It's better to "book dates for a wedding" after he has a "definitive, signed and authorized leave pass from his Unit". As that Unit will be in Gagetown, he needs to wait until he gets here to apply for leave. They'll be able to tell him when his courses are complete and when the "block leave" period is. When he gets that info, he should submit a leave pass for that time period, and, when he gets it back all signed off and authorized as "good to go", THEN you should book the venue for a time which is within those authorized dates.

THEN, should something happen with those dates (for any myriad of reasons such as CDN Aviator suggested is always possible with jobs like ours) --- at least he had a signed and authorized leave pass and will be eligible to apply to have costs associated with, and already spent, for your wedding reimbursed to him due to his leaves's cancellation.

Keep ALL of your receipts - don't expend any funds on anything until he's got that signed leave pass.

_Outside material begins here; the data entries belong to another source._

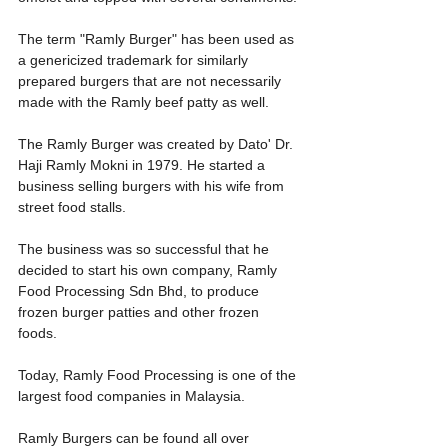
The term "Ramly Burger" has been used as 
a genericized trademark for similarly 
prepared burgers that are not necessarily 
made with the Ramly beef patty as well.
The Ramly Burger was created by Dato' Dr. 
Haji Ramly Mokni in 1979. He started a 
business selling burgers with his wife from 
street food stalls. 
The business was so successful that he 
decided to start his own company, Ramly 
Food Processing Sdn Bhd, to produce 
frozen burger patties and other frozen 
foods. 
Today, Ramly Food Processing is one of the 
largest food companies in Malaysia.
Ramly Burgers can be found all over 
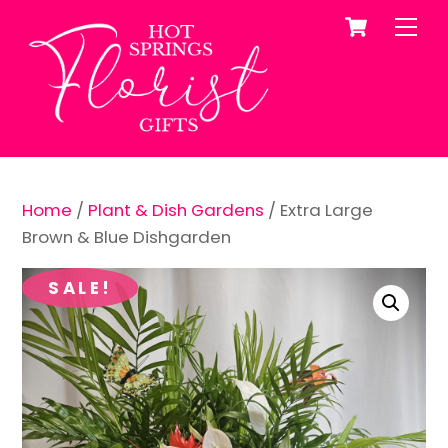
Cart
Skip
Me
to
content
Home
/
Plant & Dish Gardens
/ Extra Large
Brown & Blue Dishgarden
SALE!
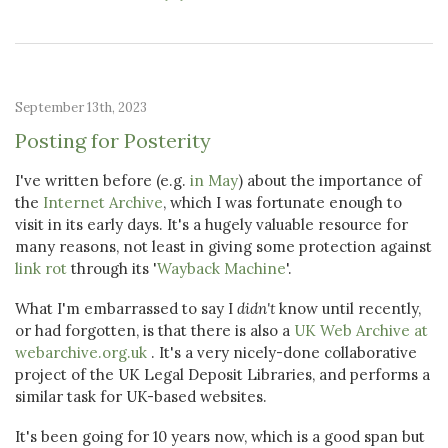
September 13th, 2023
Posting for Posterity
I've written before (e.g.
in May
) about the importance of
the
Internet Archive
, which I was fortunate enough to
visit in its early days. It's a hugely valuable resource for
many reasons, not least in giving some protection against
link rot
through its '
Wayback Machine
'.
What I'm embarrassed to say I
didn't
know until recently,
or had forgotten, is that there is also a
UK Web Archive at
webarchive.org.uk
. It's a very nicely-done collaborative
project of the UK Legal Deposit Libraries, and performs a
similar task for UK-based websites.
It's been going for 10 years now, which is a good span but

There's always Option Two which works well for course candidates who are ALWAYS unsure of their timetables/tasks (teaches them tolerance, _I suppose_): Hit the JP on a weekend. Cheaper too.  8)


----------



## juliet (28 Aug 2008)

You guys are awesome, thanks for all the info.  We just might hit the JP sometime before then, but eventually we'd like to throw a partay


----------



## aesop081 (28 Aug 2008)

juliet said:
			
		

> You guys are awesome, thanks for all the info.  We just might hit the JP sometime before then, but eventually we'd like to throw a partay



Some of my freinds did that. They went to the JP when it was convenient for them and threw a party for everyone else when summer leave season hit and they had a predictable period of time away from work.


----------



## muffin (29 Aug 2008)

When I got married we were living here in Ontario, and "hubby-to-be" was in the field somewhere in Gagetown. I told everyone Sept 1st we were getting married Oct 4th, and whoever could make it was welcome to come. (Invites to the evening reception/dance were flyer-party style haha) Extra bonus: I got to plan the whole thing myself (with the occasional mother and mother-in-law-to-be assistance)   We did have one moment where we thought he wouldn't make it back in time... but he got home 2 days before the wedding. (My dad threatened to go retreive him by helicopter if necessary haha... I had to remind him the AF uniform he had on didn't mean he could fly things - he was the Padre! haha)

Of course, hubby's  WO tried to call him in the afternoon of the day we got married (you are getting married in the morning right??? Can you assist a drivers course in the afternoon???) and he had to leave again 2 days after the wedding... so I spent our "honeymoon" washing the Gagetown mud out of his combats in the tub! Ah those were the days! ha ha

All in all we had a great wedding, lots of my family made it on seat sales from the east coast, we had 2 receptions(lunch and evening dance - food, cakes, DJ's the whole deal), and the whole thing cost me $500 for the dress (Dresses are often 50-60% off in Sept !) and a few bottles of champagne. (We used every favor and freebe available to us!)







Almost 11 years later - I am getting my honeymoon this year! New Years in Punta Cana  
11 years later, 4 years in Reserves myself, and being an AF Brat, and the military still manages to throw me a curve-ball now and then too! Can't imagine how boring it would be without it!

My dad was booked to marry this one couple on the base 4 times over 3 years ... each time had to be cancelled and re-booked because the groom kept being deployed... the CO of (then) 1CDHSR took pitty on them after that and they finally got it ... haha... that is probably the "worst case" I have heard - though I am sure there are others.

Is your fiance by any chance at RMC? I have seen them work to accomidate weddings (when they can) in between phase training and school.  

muffin


----------



## BinRat55 (29 Aug 2008)

OMG look at at the old CF tans!!! Brings back memories!!

Juliet - I don't have much input to your date-dilemma, but I just want to commend you for supporting hubby the way you have been - reading up on this forum taken as a whole will give you a good idea of the trials and tribulations we (spouses included) go through.

It's not easy to be a military spouse - it takes a special kind of person to stand behind a soldier. My first wife never was that kind of person and we had to part ways. My wife now (of 12 years) IS that kind of person and it makes a big difference in how I go to work every day and how much I look forward to going home after the day / week / tour is done!! You have shown (to me anyway) that you and your man have a great future ahead of you. Good luck and remember - you're not alone when your family includes the Canadian Forces!!


----------